The memorandum demanded
that the captain and crew of Baralong be tried for the murder
of unarmed German sailors, threatening to "take the serious decision of
retribution for an unpunished crime" Sir Edward Grey replied
through the American ambassador that the incident could be grouped together
with the Germans' sinking of SS Arabic, their attack on a stranded
British submarine on the neutral Danish coast, and their attack on the
steamship Ruel, and suggested that they be placed before a tribunal
composed of US Navy officers.
German
reaction
A debate took place in
the Reichstag on 15 January 1916, where the
incident was described as a "cowardly murder" and Grey's note as
being "full of insolence and arrogance” It was announced that
reprisals had been decided, but not what they would be.
Meanwhile, the Military
Bureau for the Investigation of Violations of the Laws of War (German: Militäruntersuchungstelle für Verletzungen des
Kriegsrechts) added Baralong's commanding officer, whose name was known only
as "Captain William McBride", to the Prussian Ministry of War's
"Black List of Englishmen who are Guilty of Violations of the Laws of War
vis-à-vis Members of the German Armed Forces".
HMS Baralong's
actions caused the Kaiserliche Marine to cease conforming to
the Prize Rules and
to practise unrestricted submarine warfare. During
the Second World War, it was cited as a reason for the Kriegsmarine to
do the same. A German medal was issued commemorating the event.
As a precaution to
protect the ships against any reprisals against their crews, HMS Baralong was
renamed HMS Wyandra and transferred to the
Mediterranean. Baralong's name was deleted from Lloyd's Register.

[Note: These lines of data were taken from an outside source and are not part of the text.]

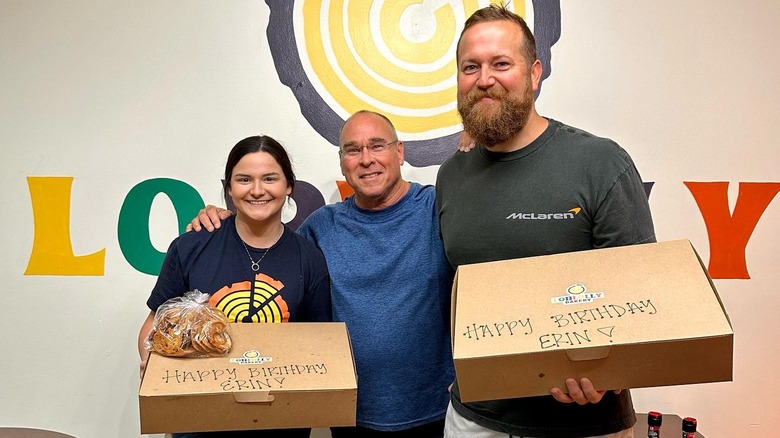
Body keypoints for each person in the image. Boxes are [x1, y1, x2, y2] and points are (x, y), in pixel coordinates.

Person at [435, 4, 656, 438]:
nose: (484, 79)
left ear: (535, 74)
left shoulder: (599, 163)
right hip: (473, 420)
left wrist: (610, 371)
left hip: (583, 422)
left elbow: (643, 298)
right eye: (470, 67)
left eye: (501, 63)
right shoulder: (451, 175)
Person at [189, 111, 455, 437]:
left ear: (399, 152)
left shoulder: (437, 208)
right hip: (349, 412)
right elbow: (264, 260)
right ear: (342, 162)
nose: (366, 159)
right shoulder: (320, 226)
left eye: (377, 146)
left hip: (437, 411)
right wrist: (225, 222)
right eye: (353, 150)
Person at [138, 135, 332, 438]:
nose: (257, 190)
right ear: (229, 188)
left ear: (289, 186)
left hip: (279, 424)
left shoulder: (309, 259)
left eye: (270, 178)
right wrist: (156, 369)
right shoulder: (191, 246)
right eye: (244, 179)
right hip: (197, 422)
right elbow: (154, 326)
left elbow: (319, 345)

In 1916 Wyandra returned to the Ellerman & Bucknall Line
under the name Manica. Nicosian was renamed Nevisian,
and the crew was issued new Discharge Books, with the voyage omitted.
Baralong's
crew were later awarded £185 prize bounty for sinking U-27.
Second incident
Action
of 24 September 1915
On 24 September
1915, Baralong sank the U-boat U-41,
for which its commanding officer at the time, Lieutenant-Commander A.
Wilmot-Smith, was later awarded £170 prize bounty.
U-41 was
in the process of sinking SS Urbino with gunfire when Baralong arrived
on the scene, flying an American flag. When U-41 surfaced
near Baralong, the latter opened fire while continuing to fly the
American flag, and sank the U-boat.
Aftermath
of the second incident
Unlike the neutral
Americans in the first incident, the only witnesses to the second attack were
the German and British sailors present. Oberleutnant zur See Iwan Crompton, after
returning to Germany from a prisoner-of-war camp, reported that Baralong had
run down the lifeboat he was in; he leapt clear and was soon afterward taken
aboard Baralong. The British crew denied that they had run down the
lifeboat. Crompton later published an account of U-41's
exploits in 1917, U-41: der zweite Baralong-Fall, which termed the
sinking of U-41 a "second Baralong case".